From my first session with Dawn, I began to reflect on how some things cannot be controlled. For example, if my supervisee chose to behave in a certain way, I can only control the way I respond. It taught me to let go of negativity instead of dwelling on it.
I used to be very caught up with engaging clients beyond working hours because of the nature of their concerns. I also struggled a lot because I had to respond to the challenging supervisee amidst my other work duties.
During our sessions, Dawn and I also talked about personal space and building boundaries. As a result, I’ve been saying “no” more often. Although this might sound negative to some people, saying “no” has helped me to clarify boundaries and value myself.
I no longer work on weekends to “clear work” before Monday. I’ve decided that if I’m given a certain amount of work, it should come with realistic timelines.

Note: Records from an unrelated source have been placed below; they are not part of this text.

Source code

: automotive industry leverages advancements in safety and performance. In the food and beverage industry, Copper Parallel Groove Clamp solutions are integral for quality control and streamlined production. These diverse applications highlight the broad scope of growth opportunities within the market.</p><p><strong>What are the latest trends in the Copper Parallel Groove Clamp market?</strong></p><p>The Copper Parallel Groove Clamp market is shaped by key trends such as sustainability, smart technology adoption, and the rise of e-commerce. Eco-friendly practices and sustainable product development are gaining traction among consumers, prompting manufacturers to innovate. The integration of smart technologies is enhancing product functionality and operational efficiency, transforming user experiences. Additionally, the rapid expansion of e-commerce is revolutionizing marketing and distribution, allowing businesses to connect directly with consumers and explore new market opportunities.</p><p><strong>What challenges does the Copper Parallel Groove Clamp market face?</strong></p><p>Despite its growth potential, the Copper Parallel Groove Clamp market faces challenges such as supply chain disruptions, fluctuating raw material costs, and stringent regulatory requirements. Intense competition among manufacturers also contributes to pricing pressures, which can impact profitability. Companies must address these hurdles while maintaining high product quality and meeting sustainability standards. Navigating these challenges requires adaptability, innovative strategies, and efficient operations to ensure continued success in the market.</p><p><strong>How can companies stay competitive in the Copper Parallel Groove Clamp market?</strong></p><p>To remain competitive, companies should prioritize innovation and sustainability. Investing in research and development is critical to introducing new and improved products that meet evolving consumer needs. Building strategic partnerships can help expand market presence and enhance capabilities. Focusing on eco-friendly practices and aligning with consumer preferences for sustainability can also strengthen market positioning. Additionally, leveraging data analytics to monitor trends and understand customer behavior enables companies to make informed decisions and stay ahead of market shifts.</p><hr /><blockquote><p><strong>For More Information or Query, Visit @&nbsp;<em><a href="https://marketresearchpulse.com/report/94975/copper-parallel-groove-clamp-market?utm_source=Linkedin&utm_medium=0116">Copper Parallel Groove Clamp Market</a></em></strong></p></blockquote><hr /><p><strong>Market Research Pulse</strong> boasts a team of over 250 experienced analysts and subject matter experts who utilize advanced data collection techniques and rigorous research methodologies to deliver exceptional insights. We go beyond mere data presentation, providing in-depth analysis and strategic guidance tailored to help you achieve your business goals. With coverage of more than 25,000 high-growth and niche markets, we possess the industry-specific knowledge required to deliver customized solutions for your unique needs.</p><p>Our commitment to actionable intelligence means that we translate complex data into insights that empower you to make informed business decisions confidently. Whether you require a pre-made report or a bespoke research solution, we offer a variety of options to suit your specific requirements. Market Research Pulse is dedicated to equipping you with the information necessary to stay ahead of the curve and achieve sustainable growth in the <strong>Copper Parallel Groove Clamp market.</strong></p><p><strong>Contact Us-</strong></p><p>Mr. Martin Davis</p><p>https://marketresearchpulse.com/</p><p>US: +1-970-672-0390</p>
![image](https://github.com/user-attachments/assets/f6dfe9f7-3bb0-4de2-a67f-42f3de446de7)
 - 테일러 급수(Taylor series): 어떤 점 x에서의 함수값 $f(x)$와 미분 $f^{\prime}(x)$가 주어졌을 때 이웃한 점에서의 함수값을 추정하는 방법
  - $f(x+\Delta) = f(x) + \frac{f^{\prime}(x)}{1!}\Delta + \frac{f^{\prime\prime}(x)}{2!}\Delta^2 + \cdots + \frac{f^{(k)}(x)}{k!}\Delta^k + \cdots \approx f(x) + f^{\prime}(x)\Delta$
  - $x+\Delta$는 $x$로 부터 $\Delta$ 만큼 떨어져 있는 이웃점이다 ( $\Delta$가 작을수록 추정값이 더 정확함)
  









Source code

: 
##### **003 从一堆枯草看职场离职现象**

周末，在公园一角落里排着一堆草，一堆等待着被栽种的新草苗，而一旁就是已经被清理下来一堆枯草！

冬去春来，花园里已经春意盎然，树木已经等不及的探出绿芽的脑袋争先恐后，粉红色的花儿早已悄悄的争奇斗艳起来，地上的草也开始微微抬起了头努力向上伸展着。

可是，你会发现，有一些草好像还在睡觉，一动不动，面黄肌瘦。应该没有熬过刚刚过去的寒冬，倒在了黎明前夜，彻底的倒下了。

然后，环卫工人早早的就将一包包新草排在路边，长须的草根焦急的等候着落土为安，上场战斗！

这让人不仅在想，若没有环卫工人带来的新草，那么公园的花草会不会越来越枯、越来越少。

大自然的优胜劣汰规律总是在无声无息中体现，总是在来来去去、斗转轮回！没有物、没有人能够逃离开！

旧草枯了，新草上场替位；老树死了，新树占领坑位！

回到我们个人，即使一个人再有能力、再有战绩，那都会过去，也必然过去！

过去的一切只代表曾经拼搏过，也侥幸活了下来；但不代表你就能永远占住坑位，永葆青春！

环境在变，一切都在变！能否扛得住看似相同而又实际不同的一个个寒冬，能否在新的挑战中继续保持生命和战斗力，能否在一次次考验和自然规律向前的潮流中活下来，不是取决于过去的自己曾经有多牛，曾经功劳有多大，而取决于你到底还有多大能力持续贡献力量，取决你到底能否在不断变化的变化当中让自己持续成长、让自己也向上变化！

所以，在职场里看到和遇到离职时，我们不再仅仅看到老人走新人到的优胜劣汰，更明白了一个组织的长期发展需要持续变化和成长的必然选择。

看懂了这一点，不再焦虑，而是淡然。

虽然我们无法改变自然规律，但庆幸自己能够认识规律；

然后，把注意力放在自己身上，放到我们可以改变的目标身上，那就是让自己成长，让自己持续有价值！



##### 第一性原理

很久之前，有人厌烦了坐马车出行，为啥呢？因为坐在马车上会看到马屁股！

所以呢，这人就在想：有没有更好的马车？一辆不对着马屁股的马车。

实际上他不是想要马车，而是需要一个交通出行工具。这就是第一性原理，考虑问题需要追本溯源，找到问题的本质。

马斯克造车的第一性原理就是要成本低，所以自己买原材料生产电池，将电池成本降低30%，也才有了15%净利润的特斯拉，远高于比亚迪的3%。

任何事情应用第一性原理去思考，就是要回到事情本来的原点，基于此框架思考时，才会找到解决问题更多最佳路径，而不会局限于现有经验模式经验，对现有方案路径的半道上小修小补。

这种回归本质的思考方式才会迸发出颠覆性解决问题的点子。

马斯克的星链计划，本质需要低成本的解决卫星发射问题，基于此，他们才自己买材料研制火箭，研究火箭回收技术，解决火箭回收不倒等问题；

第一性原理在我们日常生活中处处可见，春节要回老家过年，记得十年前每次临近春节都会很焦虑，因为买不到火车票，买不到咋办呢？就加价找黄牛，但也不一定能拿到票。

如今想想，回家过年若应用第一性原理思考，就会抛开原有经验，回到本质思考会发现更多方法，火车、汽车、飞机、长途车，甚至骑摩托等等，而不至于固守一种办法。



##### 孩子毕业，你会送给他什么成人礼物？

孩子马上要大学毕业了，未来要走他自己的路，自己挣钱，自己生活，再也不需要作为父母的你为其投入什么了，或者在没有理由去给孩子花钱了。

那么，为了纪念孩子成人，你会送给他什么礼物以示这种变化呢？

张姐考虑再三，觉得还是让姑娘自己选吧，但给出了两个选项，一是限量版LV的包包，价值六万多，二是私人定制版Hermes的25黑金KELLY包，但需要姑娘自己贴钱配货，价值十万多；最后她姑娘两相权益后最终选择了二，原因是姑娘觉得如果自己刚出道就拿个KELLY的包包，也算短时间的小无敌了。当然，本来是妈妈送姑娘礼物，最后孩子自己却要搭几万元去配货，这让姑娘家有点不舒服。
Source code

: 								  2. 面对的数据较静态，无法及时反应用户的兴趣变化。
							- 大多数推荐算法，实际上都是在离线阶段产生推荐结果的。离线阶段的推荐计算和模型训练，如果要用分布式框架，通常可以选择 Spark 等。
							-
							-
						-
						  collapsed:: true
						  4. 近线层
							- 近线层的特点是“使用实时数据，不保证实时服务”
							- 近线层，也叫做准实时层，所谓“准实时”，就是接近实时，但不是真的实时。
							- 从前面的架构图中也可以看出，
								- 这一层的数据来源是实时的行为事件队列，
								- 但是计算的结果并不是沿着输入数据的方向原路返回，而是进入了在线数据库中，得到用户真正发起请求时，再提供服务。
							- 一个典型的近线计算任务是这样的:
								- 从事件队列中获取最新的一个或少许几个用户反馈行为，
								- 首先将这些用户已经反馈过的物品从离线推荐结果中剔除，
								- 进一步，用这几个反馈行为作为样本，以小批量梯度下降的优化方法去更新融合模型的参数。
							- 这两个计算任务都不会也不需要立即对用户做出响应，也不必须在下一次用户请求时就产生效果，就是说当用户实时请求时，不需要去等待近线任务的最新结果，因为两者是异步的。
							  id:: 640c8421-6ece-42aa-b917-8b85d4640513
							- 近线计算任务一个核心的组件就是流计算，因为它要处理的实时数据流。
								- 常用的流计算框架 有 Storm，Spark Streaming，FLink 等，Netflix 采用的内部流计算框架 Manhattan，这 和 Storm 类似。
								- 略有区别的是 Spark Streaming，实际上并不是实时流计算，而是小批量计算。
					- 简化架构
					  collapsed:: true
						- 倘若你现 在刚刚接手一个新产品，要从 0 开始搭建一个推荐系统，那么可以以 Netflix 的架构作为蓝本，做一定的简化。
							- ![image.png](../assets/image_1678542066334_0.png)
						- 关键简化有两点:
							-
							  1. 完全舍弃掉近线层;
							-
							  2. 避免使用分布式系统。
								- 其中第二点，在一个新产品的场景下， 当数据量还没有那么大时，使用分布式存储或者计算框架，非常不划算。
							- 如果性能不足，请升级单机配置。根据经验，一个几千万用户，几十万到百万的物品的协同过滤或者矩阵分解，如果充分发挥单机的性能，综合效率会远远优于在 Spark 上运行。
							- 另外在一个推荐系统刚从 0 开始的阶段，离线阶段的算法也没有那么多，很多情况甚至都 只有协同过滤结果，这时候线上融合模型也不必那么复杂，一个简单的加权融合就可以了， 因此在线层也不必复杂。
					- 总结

Saying ‘no’ tactfully has helped me protect my emotions. I find myself being more relaxed.
I’ve also realised how important personal ties such as family relationships and friendships are. I’ve started spending more time with them. We’ve had more outings, game nights or at times, as simple as a phone call to check in on one another.
As much as work comes in our way, our ties with others need to be preserved and valued. So I focus mostly on my self-care and being fully present physically and emotionally for friends and family.
My biggest takeaway is that I need to be kind to myself and give myself the same love and time I give others.